Can you imagine your life without your partner? Does this life feel bleak and empty, or do you feel some sort of relief without them? Does your partner make you happy and treat you with respect? Do they validate your concerns, or do they put you down? Finally, do they challenge you to grow and become a better person? These questions can help you realize if you and your partner are ready for marriage. It can help to talk out the answers to these questions with a friend, family member, or therapist, or to write them down in a journal.
What it feels like to get married?

A healthy marriage should feel like happiness, comfort, and stability. It is knowing that your partner stands by your side, no matter what. However, you both should challenge each other to grow and learn every day. Some people fear that the stability of marriage will feel like monotony, but the right partner will provide a dynamic energy, as well as a sense of comfort that most people desire.

Should I marry if I have doubts?

It depends on how severe your doubts are. You should discover the source of your doubts, either through talking with a trusted friend, family member, or therapist, or through some form of introspection like journaling. The person you marry should build you up, make you happy, and provide a sense of stability. That is not to say that there will not be rough patches, but you should be confident, or at least willing, to work through those rough patches together. You should also try to imagine your life with and without them. Would you feel sorrowful without them, or would you feel some sense of relief? Ultimately, having anxiety or uncertainty before marriage is common. However, if you are having severe doubts, you may be with the wrong partner or have inner work to do before you commit.

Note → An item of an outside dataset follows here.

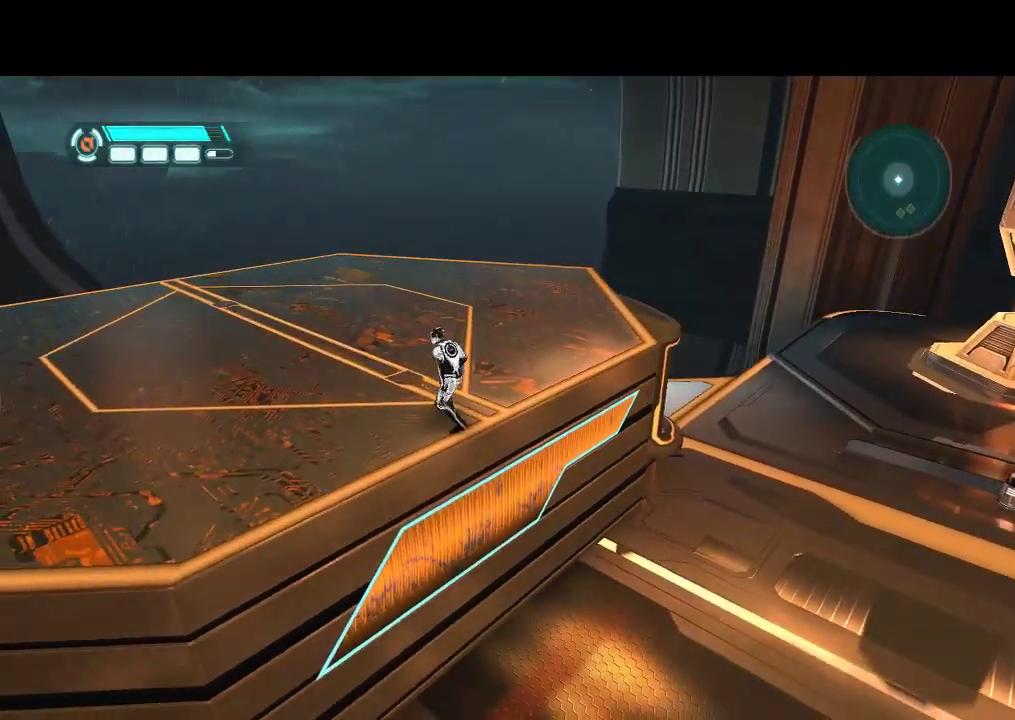
{"buttons": ["DPAD_DOWN", "DPAD_RIGHT"], "events": [[50, "L1", "up"], [67, "DPAD_RIGHT", "down"], [83, "DPAD_DOWN", "down"]]}
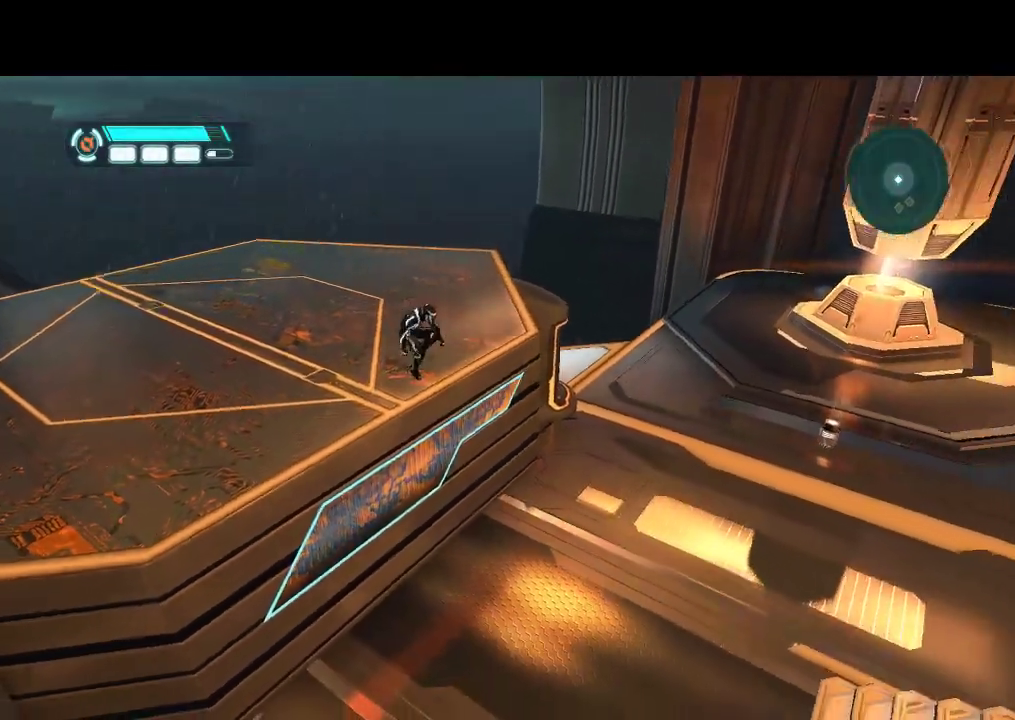
{"buttons": ["DPAD_DOWN", "DPAD_RIGHT"], "events": [[317, "DPAD_RIGHT", "up"], [450, "DPAD_RIGHT", "down"]]}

Why do you get cold feet before marriage?

Most likely, marriage is an entirely new experience for you. Like most new experiences, marriage can cause anxiety and fear of the unknown. You may experience cold feet before proposing, during the course of your engagement, and on your wedding day. This is normal, and you should not let your cold feet be another source of anxiety for you. If you love your partner and have enjoyed sharing your life with them thus far, think of your cold feet as just another challenge that the two of you will overcome together.